3. A lens is a transparent body bounded by spherical surfaces, the radius of at least one of which should not be infinite . The course of rays in a lens depends on the radius of curvature of the lens.

The main characteristics of a lens are the optical center, foci,

focal planes. Let the lens be bounded by two spherical surfaces, the centers of curvature of which are C 1 and C 2, and the vertices of the spherical

surfaces O 1 and O 2.

Figure 11 schematically shows a biconvex lens; The thickness of the lens in the middle is greater than at the edges. Figure 12 schematically shows a biconcave lens (it is thinner in the middle than at the edges).

For a thin lens, it is considered that O 1 O 2<<С 1 О 2 иО 1 О 2 <<С 2 О 2 , т.е.

practically points O 1 and O 2. merged into one point O, which is called

optical center of the lens. The straight line passing through the optical center of the lens is called the optical axis. The optical axis passing through the centers of curvature of the lens surfaces is calledmain optical axis(С 1 С 2, in Figs. 11 and 12). Rays passing through the optical center do not

refract (do not change their direction).
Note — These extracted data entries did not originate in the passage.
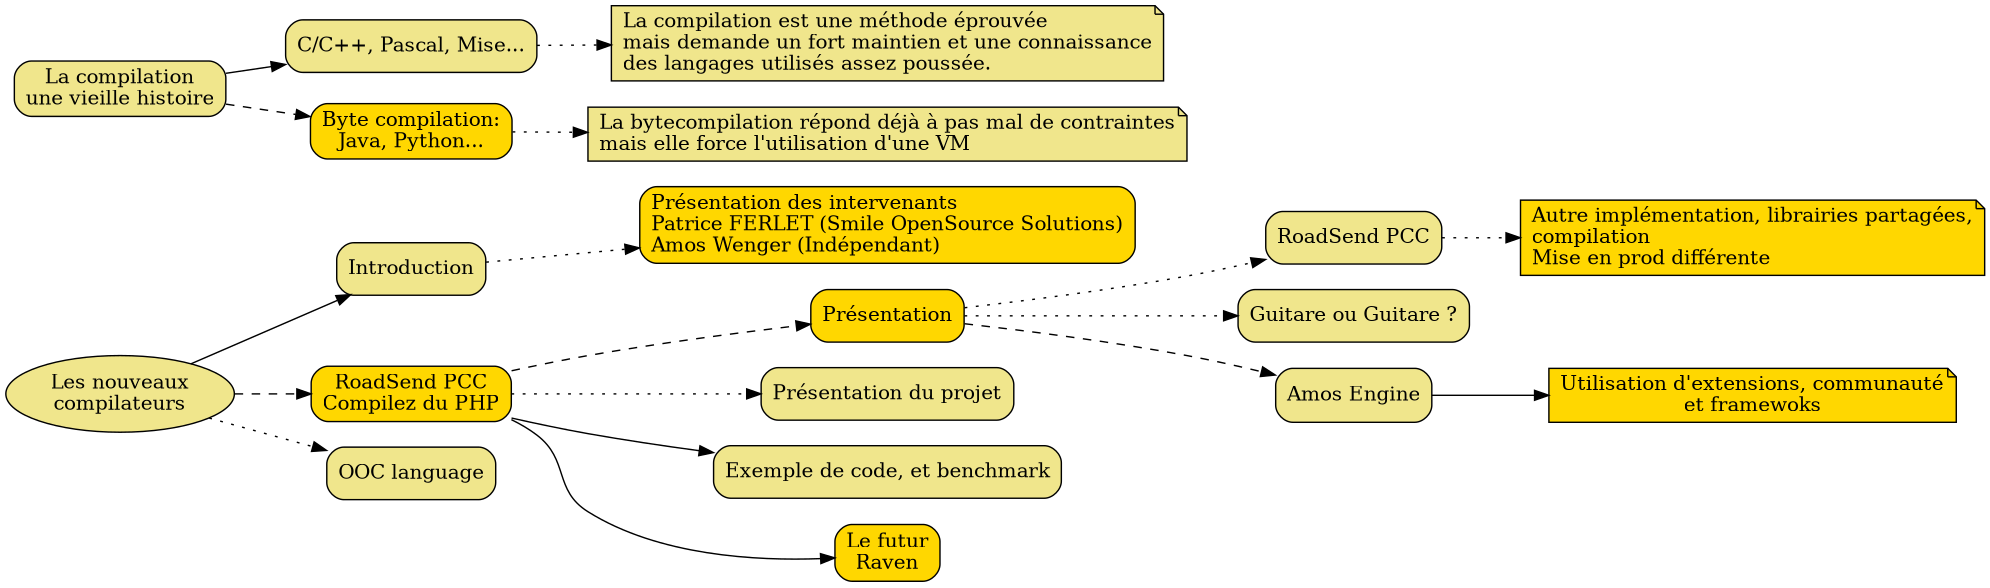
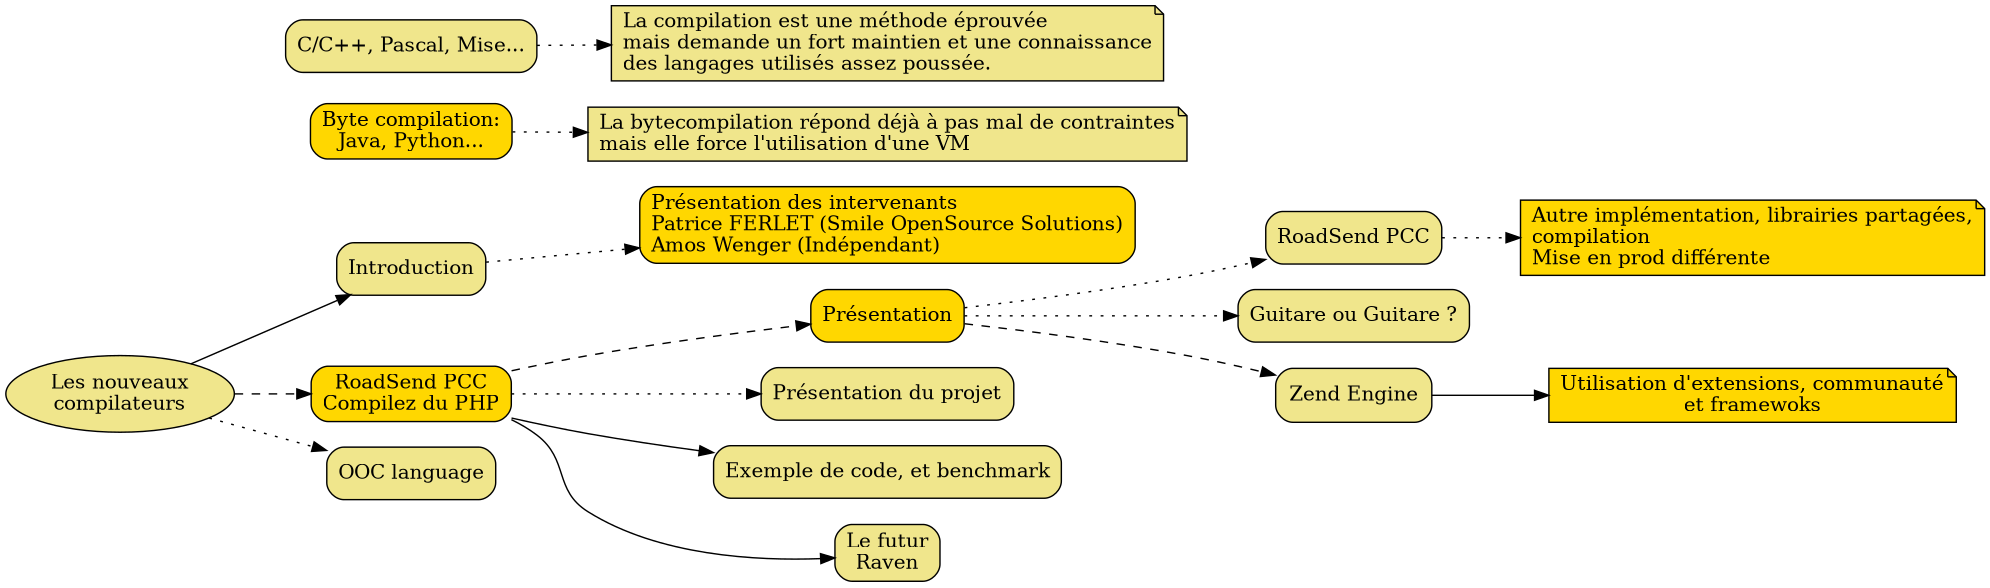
  digraph {
    fontname=sans
    rankdir=LR
    node [fillcolor=khaki shape=record style="rounded,filled"]
    edge [style=dotted]
    n1 [label="Les nouveaux\ncompilateurs" shape=ellipse]
    Introduction
-   n3 [label="La compilation\nune vieille histoire"]
    n4 [label="C/C++, Pascal, Mise..."]
    "Byte compilation:\nJava, Python..." [fillcolor=gold]
    n6 [label="La compilation est une méthode éprouvée\lmais demande un fort maintien et une connaissance\ldes langages utilisés assez poussée.\l" shape=note]
    n7 [label="La bytecompilation répond déjà à pas mal de contraintes\lmais elle force l'utilisation d'une VM\l" shape=note]
    "Présentation des intervenants\lPatrice FERLET (Smile OpenSource Solutions)\lAmos Wenger (Indépendant)\l" [fillcolor=gold]
    n9 [fillcolor=gold label="RoadSend PCC\nCompilez du PHP"]
    n10 [fillcolor=gold label="Présentation"]
    "Présentation du projet"
    "Exemple de code, et benchmark"
-   "Le futur\nRaven" [fillcolor=gold]
+   "Le futur\nRaven"
    n14 [fillcolor=gold label="Utilisation d'extensions, communauté\let framewoks\n" shape=note]
    n15 [fillcolor=gold label="Autre implémentation, librairies partagées,\lcompilation\lMise en prod différente\l" shape=note]
    n16 [label="RoadSend PCC"]
    "Guitare ou Guitare ?"
-   "Zend Engine" [label="Amos Engine"]
+   "Zend Engine"
    n19 [label="OOC language"]
    subgraph sub_1 {
      rankdir=RL
      n1
      Introduction
-     n3
      n4
      "Byte compilation:\nJava, Python..."
      n6
      n7
      "Présentation des intervenants\lPatrice FERLET (Smile OpenSource Solutions)\lAmos Wenger (Indépendant)\l"
    }
    subgraph sub_2 {
      rankdir=RL
      n1
      n9
      n10
      "Présentation du projet"
      "Exemple de code, et benchmark"
      "Le futur\nRaven"
      n14
      n15
      n16
      "Guitare ou Guitare ?"
      "Zend Engine"
    }
    subgraph sub_3 {
      rankdir=RL
      n1
      n19
    }
    n1 -> Introduction [style=solid]
    n1 -> n9 [style=dashed]
    n1 -> n19
    Introduction -> "Présentation des intervenants\lPatrice FERLET (Smile OpenSource Solutions)\lAmos Wenger (Indépendant)\l"
-   n3 -> n4 [style=solid]
-   n3 -> "Byte compilation:\nJava, Python..." [style=dashed]
    n4 -> n6
    "Byte compilation:\nJava, Python..." -> n7
    n9 -> n10 [style=dashed]
    n9 -> "Présentation du projet"
    n9 -> "Exemple de code, et benchmark" [style=solid]
    n9 -> "Le futur\nRaven" [style=solid]
    n10 -> n16
    n10 -> "Guitare ou Guitare ?"
    n10 -> "Zend Engine" [style=dashed]
    n16 -> n15
    "Zend Engine" -> n14 [style=solid]
  }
Rays parallel to the main optical axis of a biconvex lens, after passing through it, intersect the main optical axis at point F (Fig. 13), which is called the main focus of the lens, and the distance from this point to the lens is f

is the main focal length. Construct yourself the course of at least two rays incident on the lens parallel to the main optical axis

(the glass lens is located in the air, take this into account when constructing) to prove that the lens located in the air is converging if it is biconvex, and diverging if the lens is biconcave.